▶ Consignes à suivre:
**A)** Dites si chaque affirmation s'accorde avec l'extrait sur les droits de succession, en répondant par oui ou par non et en citant les mots décisifs. (i) En Flandre, le taux le plus élevé pour une succession en ligne directe est de 30 %. (ii) Le taux de 3 % appliqué à la donation de biens mobiliers varie selon la valeur du bien donné. (iii) Après un don manuel ou bancaire, aucun droit de succession n'est perçu si plus de trois ans séparent le don du décès du donateur.
**B)** Prolongez l'extrait sur les droits de succession à partir de sa dernière phrase.

Les droits de succession sont “progressifs”. En Flandre, le taux le plus élevé pour une succession en ligne directe (par ex. parents, enfants et petits-enfants), entre conjoints et cohabitants (légaux) est de 27 % à partir de 250.000 euros. En Wallonie et à Bruxelles, il est de 30 % à partir de 500.000 euros.

Voici quelques techniques qui permettent de réduire la ponction fiscale.

1. Donation de son vivant

Pour éviter qu’un bien ne fasse partie de votre succession, vous pouvez en faire don à vos héritiers de votre vivant. Pour les biens mobiliers tels que devises, actions, obligations… il existe plusieurs possibilités de réduire – voire d’annuler – les droits de donation. Dans le cadre d’un don manuel ou bancaire, il n’y a pas de droits de succession parce qu’il n’y a pas d’intervention de notaire. Au décès du donateur, aucun droit de succession n’est perçu pour autant qu’il y ait plus de trois ans entre le don manuel ou bancaire et le décès. Vous pouvez également effectuer la donation de biens mobiliers devant un notaire néerlandais. Vous ne paierez que ses honoraires, sans droits de succession. Attention, dans ce cas également, le donateur doit “survivre” trois ans à son acte pour éviter tout paiement de droits de succession. Dans les trois régions, la donation de biens mobiliers est assujettie à un taux réduit à 3 % (ligne directe, entre conjoints et cohabitants). C’est un taux uniforme, linéaire, indépendant de la valeur du bien mobilier donné. Un acte notarial de donation doit être établi, mais avec l’avantage qu’il n’y aura plus jamais de droits de succession à payer, même si le donateur décède dans les trois ans.

▶ Données brutes:

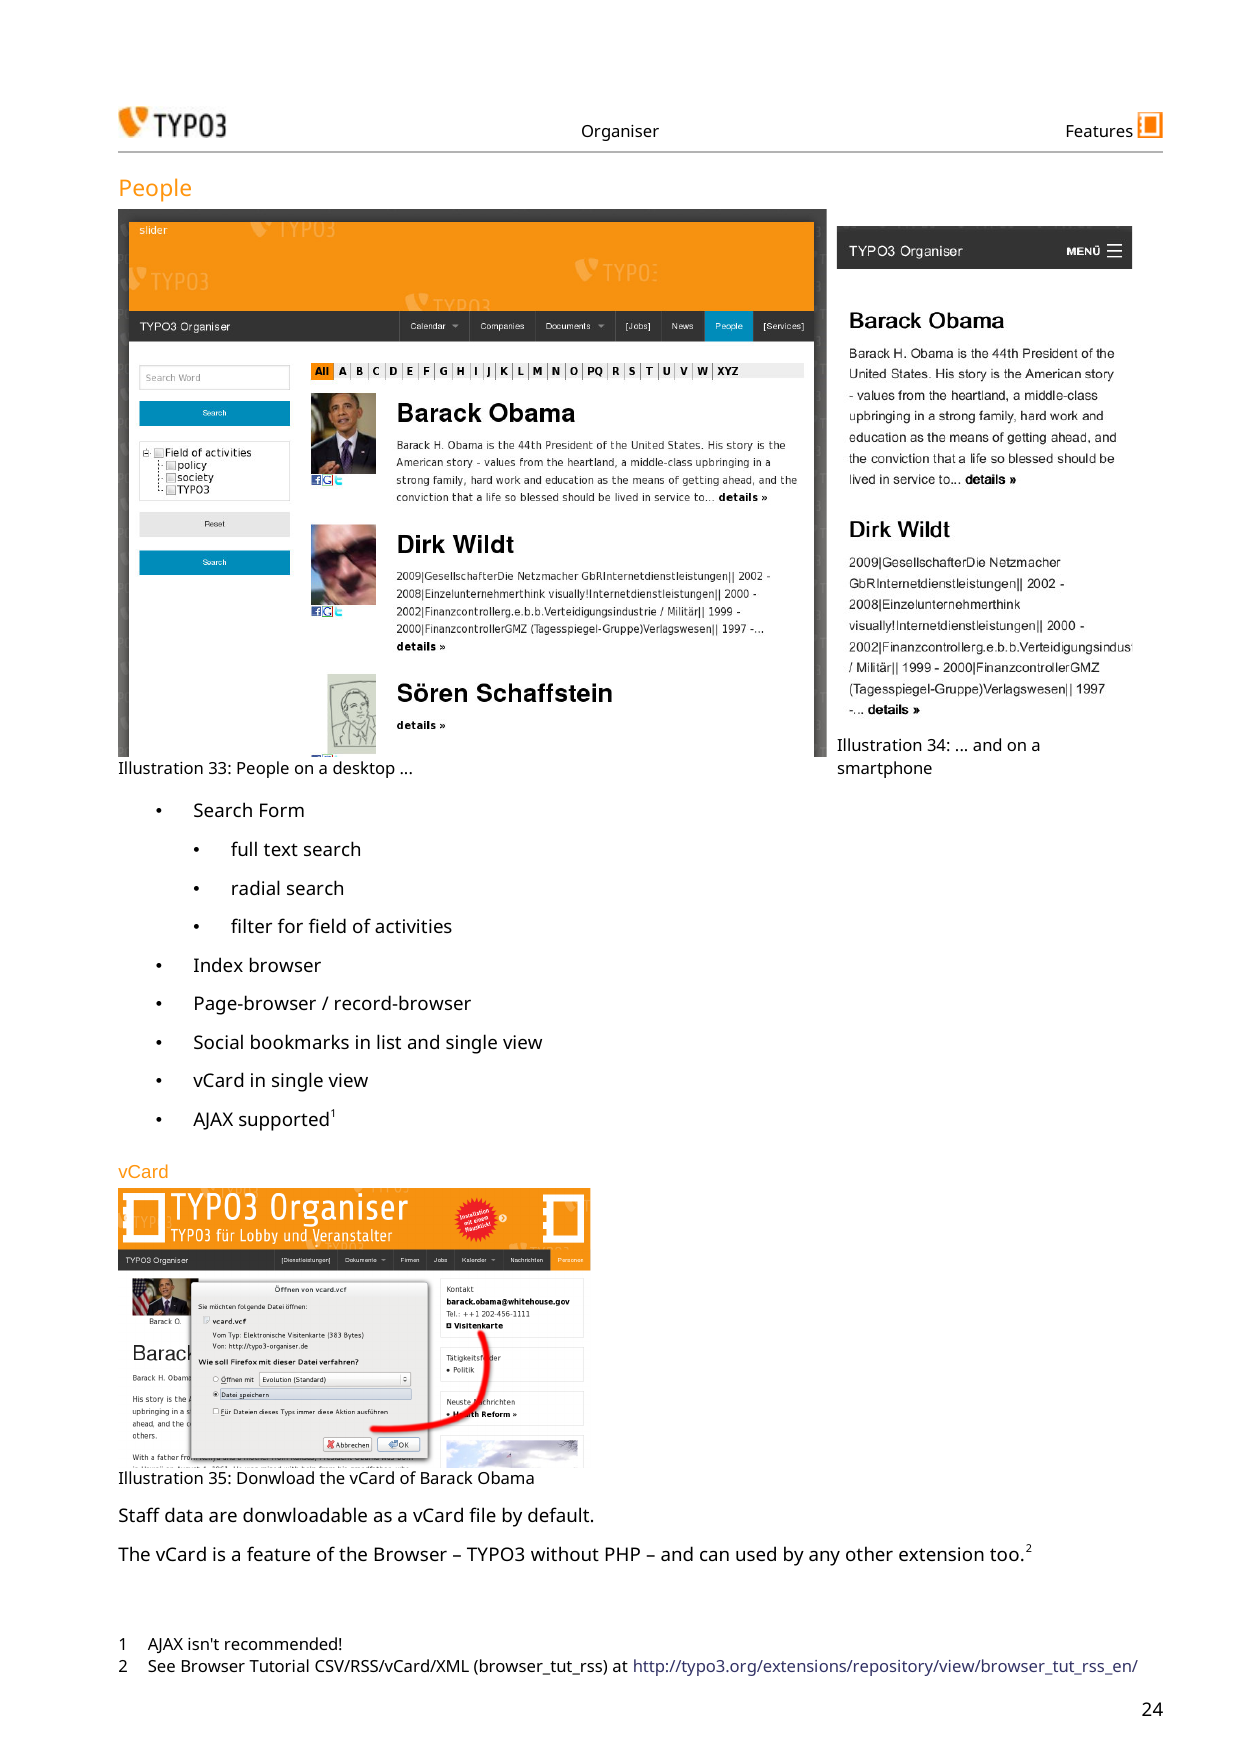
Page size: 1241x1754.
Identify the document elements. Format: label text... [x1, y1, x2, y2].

text Illustration 33: People on a desktop ... [118, 757, 827, 779]
text Staff data are donwloadable as a vCard file by default. [118, 1502, 1163, 1528]
picture [1137, 112, 1163, 138]
picture [118, 106, 227, 138]
list AJAX isn't recommended! [118, 1633, 1163, 1655]
text Illustration 35: Donwload the vCard of Barack Obama [118, 1468, 591, 1490]
picture [118, 209, 827, 757]
picture [836, 225, 1133, 735]
list AJAX supported [156, 1106, 1163, 1132]
text See Browser Tutorial CSV/RSS/vCard/XML (browser_tut_rss) at http://typo3.org/extensions/repository/view/browser_tut_rss_en/ [118, 1655, 1163, 1678]
list vCard in single view [156, 1067, 1163, 1093]
list Index browser [156, 952, 1163, 978]
list radial search [193, 874, 1163, 901]
picture [118, 1188, 591, 1468]
subtitle vCard [118, 1161, 1163, 1182]
text Illustration 34: ... and on a smartphone [837, 735, 1132, 779]
list full text search [193, 836, 1163, 862]
list filter for field of activities [193, 913, 1163, 939]
list Search Form [156, 797, 1163, 823]
subtitle People [118, 172, 1163, 203]
text The vCard is a feature of the Browser – TYPO3 without PHP – and can used by any other extension too. [118, 1541, 1163, 1567]
list Social bookmarks in list and single view [156, 1029, 1163, 1055]
list Page-browser / record-browser [156, 990, 1163, 1016]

▶ Réponses par consigne:
**A)**
(i) Non : « En Flandre, le taux le plus élevé pour une succession en ligne directe (par ex. parents, enfants et petits-enfants), entre conjoints et cohabitants (légaux) est de 27 % à partir de 250.000 euros. »
(ii) Non : « C’est un taux uniforme, linéaire, indépendant de la valeur du bien mobilier donné. »
(iii) Oui : « aucun droit de succession n’est perçu pour autant qu’il y ait plus de trois ans entre le don manuel ou bancaire et le décès. »

**B)**
Pour la donation d’un bien immobilier, les choses se présentent différemment. Pour commencer, il existe peu de techniques qui soient à la fois probantes et relativement peu coûteuses. Si vous donnez un bien immobilier, vous devez toujours faire acter la donation devant un notaire belge. Une conséquence en est que le destinataire de la donation devra toujours acquitter les droits. Les droits de succession sont progressifs : plus le montant donné est élevé, plus le taux augmente et plus la facture sera lourde pour le bénéficiaire. C’est ainsi que les droits de succession entre parents et enfants se montent à 30 % pour un montant de 500.000 euros (dans les trois régions). C’est bien plus que les 3 % redevables sur la donation de biens mobiliers.

Il n’en demeure pas moins que la donation préalable d’un bien immobilier évite les droits de succession au décès du donateur. Répétons-le, l’immobilier gagne en valeur au fil des ans. Si, outre votre logement familial, vous avez également une seconde (ou plusieurs) résidence(s), vous pouvez en faire don à l’un de vos enfants. Vous évitez de cette manière qu’il faille payer, au moment du décès, des droits de succession revus à la hausse.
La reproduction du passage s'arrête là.